Itulah lima hal gaib yang tidak ada seorang pun mengetahuinya kecuali Allah swt seperti termaktub dalam ayat tersebut. Karenanya, kematian menjadi sesuatu yang begitu dekat karena kedatangannya yang bisa jadi tiba-tiba tanpa diduga.


Lepas dari kandungan cerita di atas, Eka Kurniawan tampak membuat gaya bercerita yang cukup berbeda dari novel-novel sebelumnya. Buku ini tampak sederhana dengan alur yang tidak sebegitu kompleks novel-novel lainnya, seperti O, Cantik Itu Luka, Lelaki Harimau, ataupun Seperti Dendam Rindu Harus Dibayar Tuntas. 
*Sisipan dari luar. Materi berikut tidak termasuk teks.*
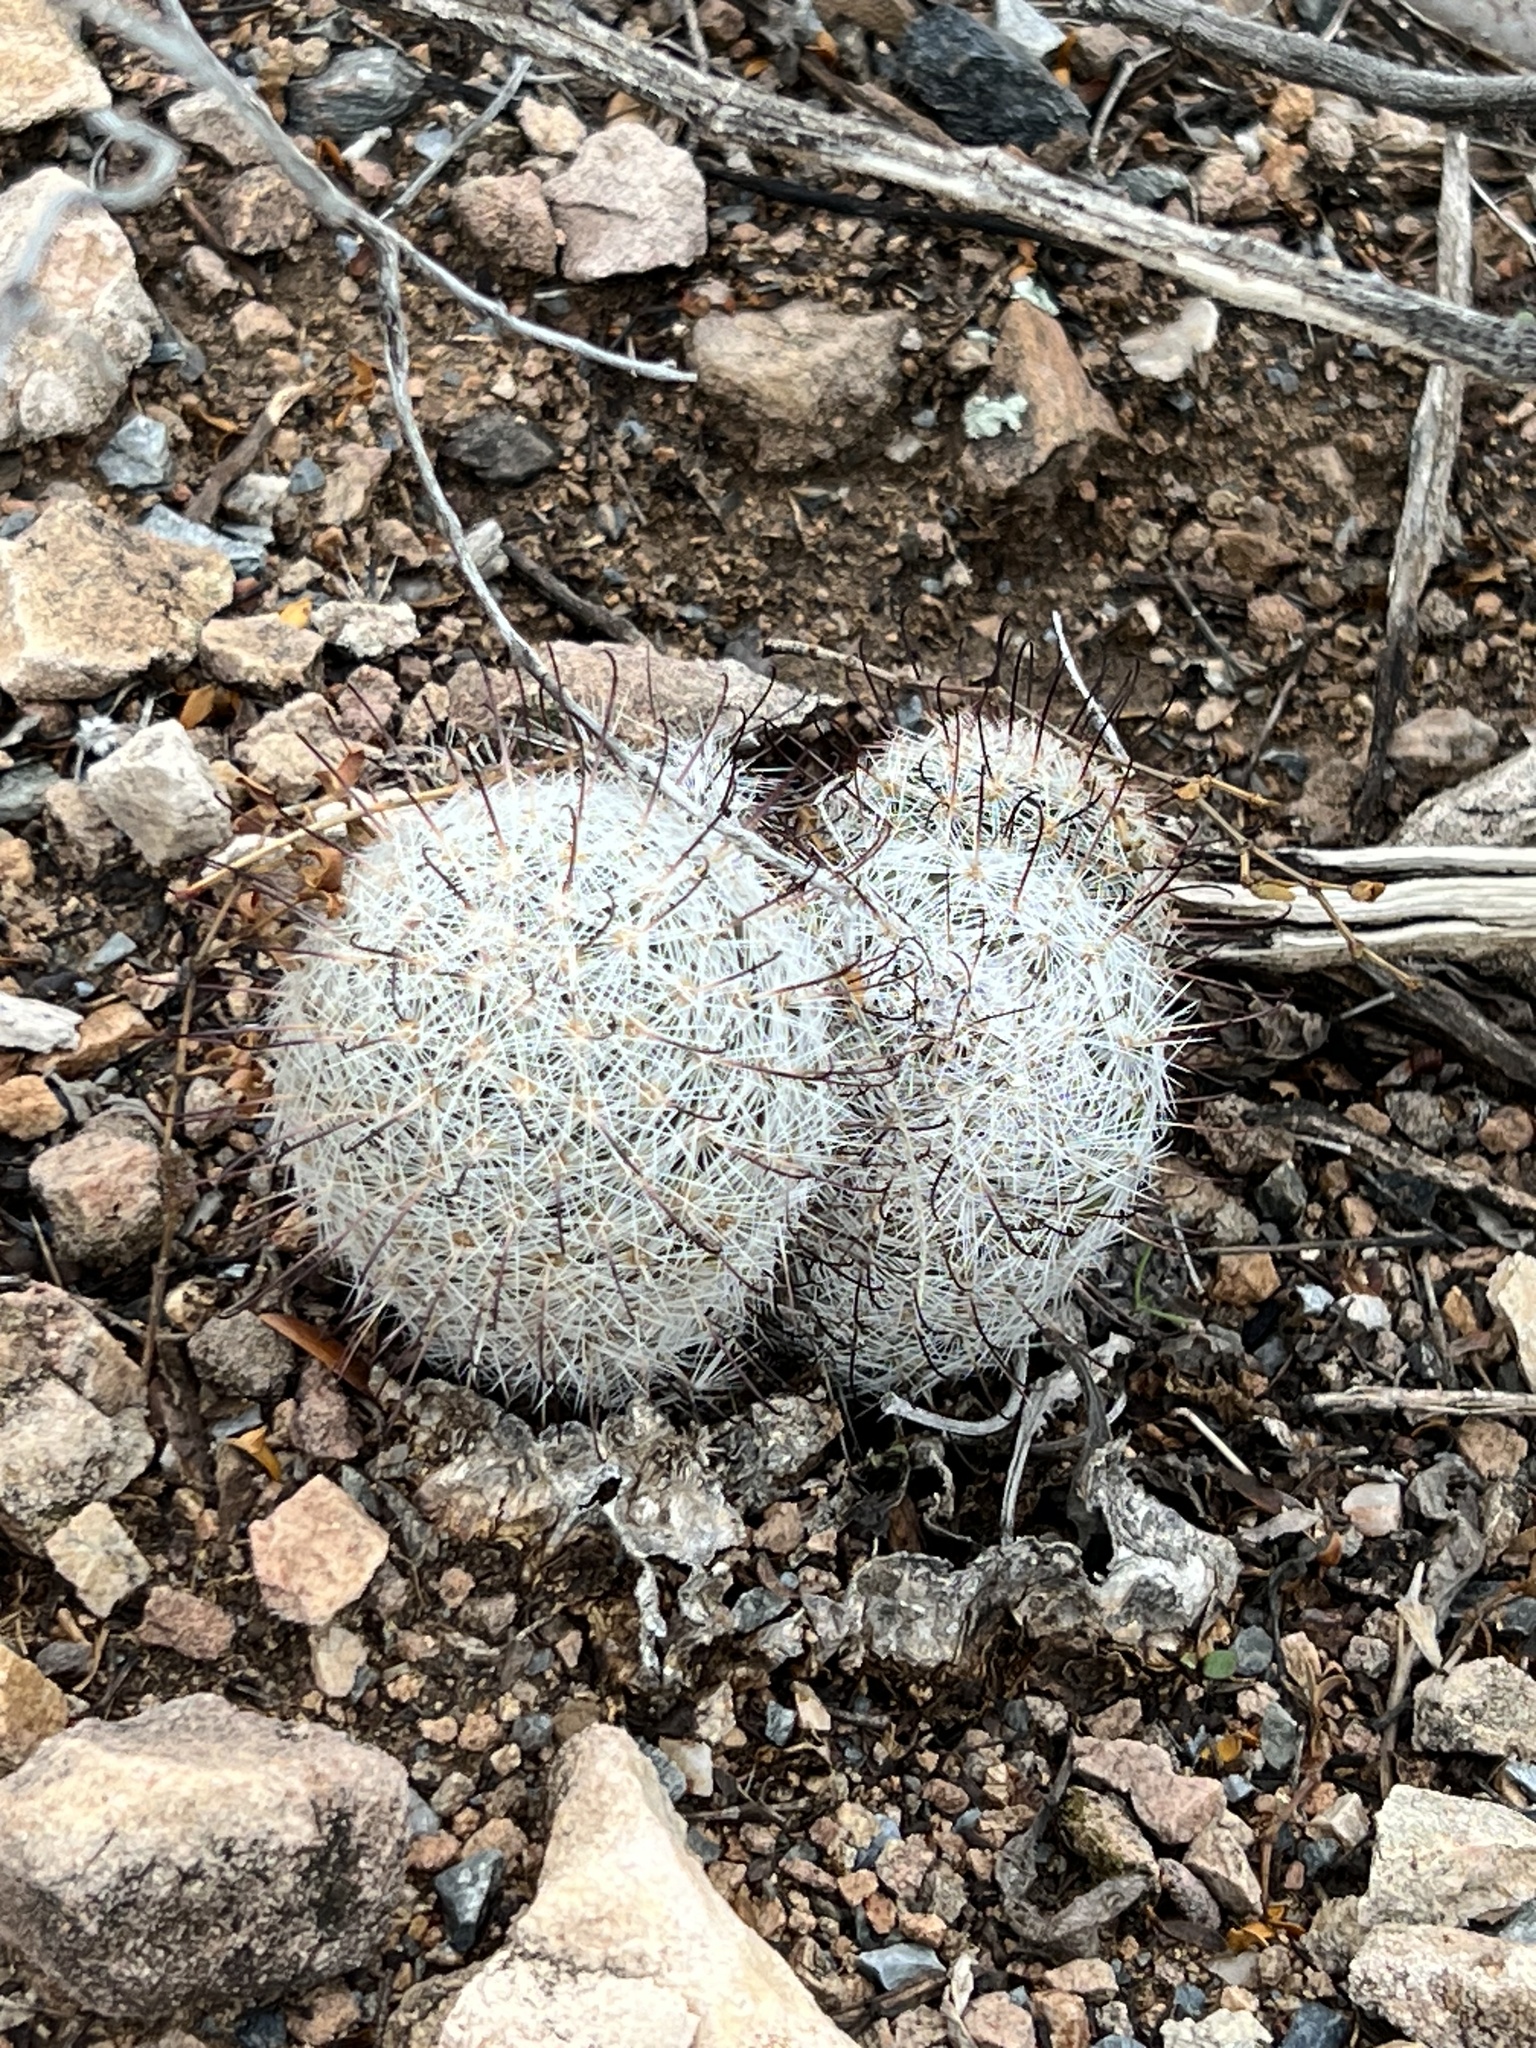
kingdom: Plantae
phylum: Tracheophyta
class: Magnoliopsida
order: Caryophyllales
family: Cactaceae
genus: Cochemiea
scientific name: Cochemiea grahamii
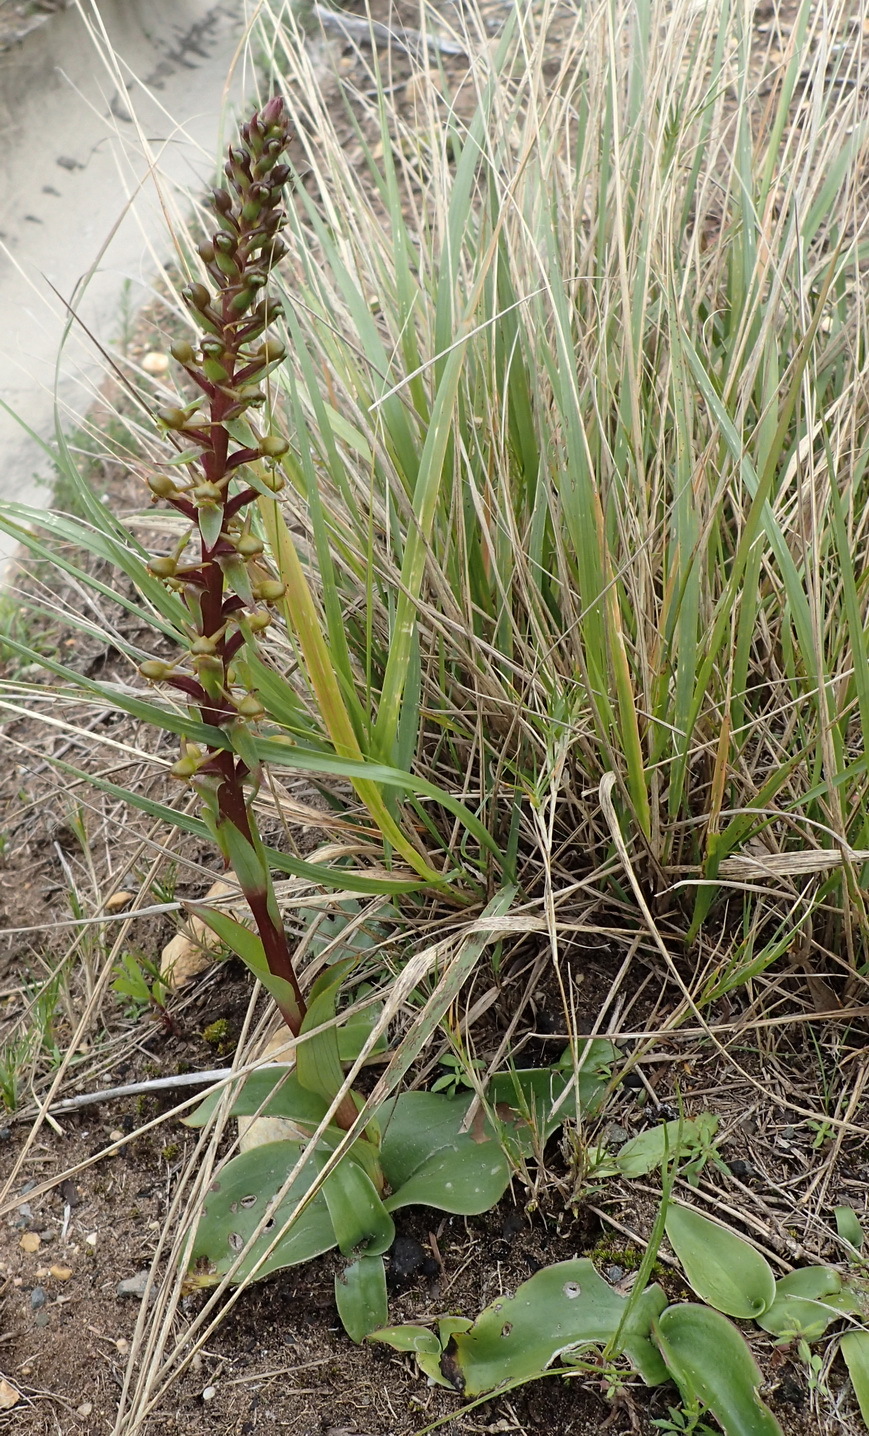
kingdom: Plantae
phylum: Tracheophyta
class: Liliopsida
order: Asparagales
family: Orchidaceae
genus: Satyrium
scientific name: Satyrium parviflorum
Dengan jumlah halaman yang lebih sedikit, memang tidak sebanding kompleksitasnya dengan novel-novel di atas. Buku ini lebih panjang dari cerita pendeknya yang cukup panjang berjudul Sumur.


Dari segi topik ceritanya, buku ini juga sedikit berbeda dengan karya-karya lainnya. Meskipun masih bertema sosial, tetapi buku ini sarat nuansa keagamaannya. Hal itu yang tidak begitu kentara dalam buku-buku karya Eka lainnya.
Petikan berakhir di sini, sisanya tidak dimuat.